Aile ve Sosyal Politikalar Bakanı Şahin’e not:
Mensubu olduğunuz hükümet üyelerinin de isyan ettiği metodlarla, mensubu olduğunuz iktidar üyelerinin de itiraf ettiği üzere “hukuk zulmün aracı edilerek” şiddete uğrayan bir kadına; Güllü Salkaya’ya talep ettiği “panik butonu”nu gönderecek misiniz?
Aynı nedenlerle şiddete uğrayan 365 aileye; eşe, anneye, genç kıza, çocuğa, dedeye, toruna da “buton desteği”nde bulunacak mısınız? (Cevabınız evet ise tek tek postalamakla uğraşmayın; kurye ile Sessiz Çığlık eylemlerinin yapıldığı meydanlara yollayabilir, tek elden dağıtımını sağlayabilirsiniz; onlar her Cumartesi maaile oradalar!)

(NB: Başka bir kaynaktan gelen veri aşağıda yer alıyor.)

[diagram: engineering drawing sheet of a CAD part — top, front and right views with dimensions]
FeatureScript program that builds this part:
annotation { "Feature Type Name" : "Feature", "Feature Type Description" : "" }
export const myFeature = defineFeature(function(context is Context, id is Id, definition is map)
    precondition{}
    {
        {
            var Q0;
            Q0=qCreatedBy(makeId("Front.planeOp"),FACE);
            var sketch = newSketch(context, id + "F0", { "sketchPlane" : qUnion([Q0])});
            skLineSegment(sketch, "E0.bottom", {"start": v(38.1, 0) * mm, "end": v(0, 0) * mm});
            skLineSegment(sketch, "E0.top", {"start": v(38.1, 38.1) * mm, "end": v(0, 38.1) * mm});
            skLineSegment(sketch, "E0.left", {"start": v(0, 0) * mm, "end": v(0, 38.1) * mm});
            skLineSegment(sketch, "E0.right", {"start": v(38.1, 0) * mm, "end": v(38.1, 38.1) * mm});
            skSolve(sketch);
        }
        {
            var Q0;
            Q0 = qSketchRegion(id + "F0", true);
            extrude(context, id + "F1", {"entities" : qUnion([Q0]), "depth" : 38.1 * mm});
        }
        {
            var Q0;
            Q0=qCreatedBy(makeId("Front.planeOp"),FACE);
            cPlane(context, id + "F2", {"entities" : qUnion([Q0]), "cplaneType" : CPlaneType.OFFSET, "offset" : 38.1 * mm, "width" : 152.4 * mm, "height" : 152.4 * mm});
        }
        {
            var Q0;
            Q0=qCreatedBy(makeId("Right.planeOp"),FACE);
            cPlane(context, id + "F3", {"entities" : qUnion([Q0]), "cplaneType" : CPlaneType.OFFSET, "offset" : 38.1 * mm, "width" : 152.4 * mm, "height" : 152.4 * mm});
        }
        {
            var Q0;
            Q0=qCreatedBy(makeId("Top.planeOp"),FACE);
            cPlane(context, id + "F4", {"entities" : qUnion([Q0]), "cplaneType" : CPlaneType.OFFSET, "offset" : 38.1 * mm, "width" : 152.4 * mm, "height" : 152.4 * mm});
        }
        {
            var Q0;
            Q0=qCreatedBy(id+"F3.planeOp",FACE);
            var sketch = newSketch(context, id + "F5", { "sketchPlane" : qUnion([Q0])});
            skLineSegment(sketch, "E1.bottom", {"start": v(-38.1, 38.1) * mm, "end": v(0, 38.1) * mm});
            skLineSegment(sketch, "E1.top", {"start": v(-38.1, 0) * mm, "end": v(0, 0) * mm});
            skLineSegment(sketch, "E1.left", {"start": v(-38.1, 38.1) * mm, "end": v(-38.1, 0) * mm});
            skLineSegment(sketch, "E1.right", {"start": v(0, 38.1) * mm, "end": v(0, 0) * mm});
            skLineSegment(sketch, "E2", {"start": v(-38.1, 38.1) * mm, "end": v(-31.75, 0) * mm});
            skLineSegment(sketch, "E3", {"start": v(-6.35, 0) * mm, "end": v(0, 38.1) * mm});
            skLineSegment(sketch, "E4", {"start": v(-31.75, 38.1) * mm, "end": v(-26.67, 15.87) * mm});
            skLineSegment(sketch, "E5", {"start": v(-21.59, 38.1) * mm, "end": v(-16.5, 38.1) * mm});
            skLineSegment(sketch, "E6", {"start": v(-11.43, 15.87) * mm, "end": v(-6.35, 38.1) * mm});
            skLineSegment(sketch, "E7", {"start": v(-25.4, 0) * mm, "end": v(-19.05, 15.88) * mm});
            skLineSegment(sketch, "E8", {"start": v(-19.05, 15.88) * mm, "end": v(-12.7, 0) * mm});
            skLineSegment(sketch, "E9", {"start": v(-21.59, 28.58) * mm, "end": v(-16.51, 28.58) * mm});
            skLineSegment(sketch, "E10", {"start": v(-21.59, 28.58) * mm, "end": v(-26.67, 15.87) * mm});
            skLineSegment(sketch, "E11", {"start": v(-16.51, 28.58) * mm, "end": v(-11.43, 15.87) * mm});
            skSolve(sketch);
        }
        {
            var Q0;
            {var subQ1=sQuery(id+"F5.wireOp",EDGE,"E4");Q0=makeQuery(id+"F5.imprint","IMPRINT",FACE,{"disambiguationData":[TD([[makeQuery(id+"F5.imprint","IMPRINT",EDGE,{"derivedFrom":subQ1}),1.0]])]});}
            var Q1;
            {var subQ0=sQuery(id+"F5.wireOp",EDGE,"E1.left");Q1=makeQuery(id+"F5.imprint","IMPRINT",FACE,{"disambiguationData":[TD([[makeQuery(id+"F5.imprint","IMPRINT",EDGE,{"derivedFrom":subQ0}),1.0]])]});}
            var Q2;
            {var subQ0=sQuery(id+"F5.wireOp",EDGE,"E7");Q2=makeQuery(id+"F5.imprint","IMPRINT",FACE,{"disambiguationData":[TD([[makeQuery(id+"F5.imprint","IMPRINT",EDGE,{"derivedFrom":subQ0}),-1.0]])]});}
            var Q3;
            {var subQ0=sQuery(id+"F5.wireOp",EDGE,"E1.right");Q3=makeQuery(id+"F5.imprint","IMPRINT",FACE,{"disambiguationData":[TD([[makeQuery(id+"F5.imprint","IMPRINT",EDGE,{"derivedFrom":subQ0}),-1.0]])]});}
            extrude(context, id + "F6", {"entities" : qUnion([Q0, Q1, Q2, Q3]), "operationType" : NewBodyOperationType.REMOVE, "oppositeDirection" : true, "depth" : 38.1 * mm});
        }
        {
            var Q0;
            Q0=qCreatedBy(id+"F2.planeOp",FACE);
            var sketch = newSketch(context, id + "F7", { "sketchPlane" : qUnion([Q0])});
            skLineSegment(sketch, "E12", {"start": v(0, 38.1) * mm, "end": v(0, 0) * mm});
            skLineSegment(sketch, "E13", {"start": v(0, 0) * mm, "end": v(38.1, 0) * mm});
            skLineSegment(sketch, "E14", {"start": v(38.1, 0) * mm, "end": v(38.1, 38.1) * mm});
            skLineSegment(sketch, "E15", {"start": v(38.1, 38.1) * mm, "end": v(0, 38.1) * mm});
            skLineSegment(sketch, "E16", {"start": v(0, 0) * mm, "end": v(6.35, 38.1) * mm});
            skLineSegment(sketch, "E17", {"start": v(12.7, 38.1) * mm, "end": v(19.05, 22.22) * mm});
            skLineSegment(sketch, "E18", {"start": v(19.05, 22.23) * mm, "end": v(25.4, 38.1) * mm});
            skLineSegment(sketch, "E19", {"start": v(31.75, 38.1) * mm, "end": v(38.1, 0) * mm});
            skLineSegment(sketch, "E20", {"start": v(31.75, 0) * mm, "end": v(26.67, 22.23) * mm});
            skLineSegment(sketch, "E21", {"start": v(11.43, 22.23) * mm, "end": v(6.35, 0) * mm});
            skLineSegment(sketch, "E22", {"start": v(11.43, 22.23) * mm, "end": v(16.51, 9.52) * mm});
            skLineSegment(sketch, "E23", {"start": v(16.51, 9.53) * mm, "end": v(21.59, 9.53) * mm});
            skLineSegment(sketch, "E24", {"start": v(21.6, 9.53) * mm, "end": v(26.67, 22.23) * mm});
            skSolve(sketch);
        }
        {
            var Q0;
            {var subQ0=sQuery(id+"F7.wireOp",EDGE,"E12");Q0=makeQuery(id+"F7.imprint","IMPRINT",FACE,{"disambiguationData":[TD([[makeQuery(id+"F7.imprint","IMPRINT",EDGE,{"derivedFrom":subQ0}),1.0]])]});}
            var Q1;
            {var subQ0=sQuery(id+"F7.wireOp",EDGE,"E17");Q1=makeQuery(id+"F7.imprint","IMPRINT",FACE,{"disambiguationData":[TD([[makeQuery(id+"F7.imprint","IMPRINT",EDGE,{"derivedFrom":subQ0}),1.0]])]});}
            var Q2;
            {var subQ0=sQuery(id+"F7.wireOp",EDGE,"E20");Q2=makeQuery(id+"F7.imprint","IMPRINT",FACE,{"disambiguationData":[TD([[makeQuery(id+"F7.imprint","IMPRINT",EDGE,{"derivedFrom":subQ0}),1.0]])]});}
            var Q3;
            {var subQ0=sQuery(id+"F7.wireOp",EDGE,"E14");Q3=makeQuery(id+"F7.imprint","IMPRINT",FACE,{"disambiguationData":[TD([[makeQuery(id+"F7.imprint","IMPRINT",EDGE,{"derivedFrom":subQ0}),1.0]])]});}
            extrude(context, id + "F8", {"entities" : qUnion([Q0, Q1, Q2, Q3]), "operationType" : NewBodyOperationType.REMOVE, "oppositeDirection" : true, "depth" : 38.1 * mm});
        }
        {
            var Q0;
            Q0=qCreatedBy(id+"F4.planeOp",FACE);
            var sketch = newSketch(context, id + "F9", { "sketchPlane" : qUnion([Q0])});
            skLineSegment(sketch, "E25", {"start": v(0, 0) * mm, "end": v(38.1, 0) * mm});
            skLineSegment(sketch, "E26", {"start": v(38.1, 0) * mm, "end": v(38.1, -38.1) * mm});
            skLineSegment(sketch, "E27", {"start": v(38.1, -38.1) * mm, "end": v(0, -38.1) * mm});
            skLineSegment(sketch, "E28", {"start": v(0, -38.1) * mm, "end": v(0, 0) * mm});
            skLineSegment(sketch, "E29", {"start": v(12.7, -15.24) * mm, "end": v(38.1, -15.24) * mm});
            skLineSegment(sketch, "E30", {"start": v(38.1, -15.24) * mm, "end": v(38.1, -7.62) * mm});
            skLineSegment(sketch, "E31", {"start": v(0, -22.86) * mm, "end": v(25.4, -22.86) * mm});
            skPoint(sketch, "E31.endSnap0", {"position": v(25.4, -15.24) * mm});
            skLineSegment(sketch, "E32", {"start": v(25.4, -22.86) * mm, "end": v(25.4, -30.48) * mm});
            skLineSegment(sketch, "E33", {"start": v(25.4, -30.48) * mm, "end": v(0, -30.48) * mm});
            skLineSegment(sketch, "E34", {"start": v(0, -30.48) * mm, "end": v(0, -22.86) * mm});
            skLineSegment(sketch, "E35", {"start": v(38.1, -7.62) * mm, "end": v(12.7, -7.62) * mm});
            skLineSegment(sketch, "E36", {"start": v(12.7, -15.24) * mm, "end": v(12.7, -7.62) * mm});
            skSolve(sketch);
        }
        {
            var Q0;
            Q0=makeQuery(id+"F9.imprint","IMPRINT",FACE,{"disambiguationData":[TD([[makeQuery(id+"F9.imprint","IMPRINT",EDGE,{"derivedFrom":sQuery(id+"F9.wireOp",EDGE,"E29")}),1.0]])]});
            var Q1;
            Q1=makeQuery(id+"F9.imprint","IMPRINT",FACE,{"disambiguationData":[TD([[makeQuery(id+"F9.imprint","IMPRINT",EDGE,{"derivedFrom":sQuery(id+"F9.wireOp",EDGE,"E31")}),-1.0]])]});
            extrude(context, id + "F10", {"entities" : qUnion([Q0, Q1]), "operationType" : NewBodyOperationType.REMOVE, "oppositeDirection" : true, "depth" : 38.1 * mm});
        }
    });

Peki ya bütün bu “şiddet mağdurları” butona bastıklarında!..
Ne yapacaksınız?
Var mı bir acil müdahale planınız?

Chavez’e veda

Taha Akyol’un “Melik Abdullah ile Melike Rania hazretlerine saygılarını sunduğunu, hayırlı yolculuklar” dilediği görünce hayatımda bir kere de “makbul yazar”ların izinden gideyim dedim. Benim de köşemden uğurlamak istediğim biri var bugün:
Irak ve Afganistan’da milyonlarca Müslüman’ın kanına giren Bush’a “cahil”, “eşek” ve hatta “şeytan” diyen, “kapitalizm”i cehennemin yolu ilan eden Venezuela lideri Hugo Chavez...
Allah’ın işine karışılmaz ama emperyalizme direnişinle bizim için “cennetlik adam”dın!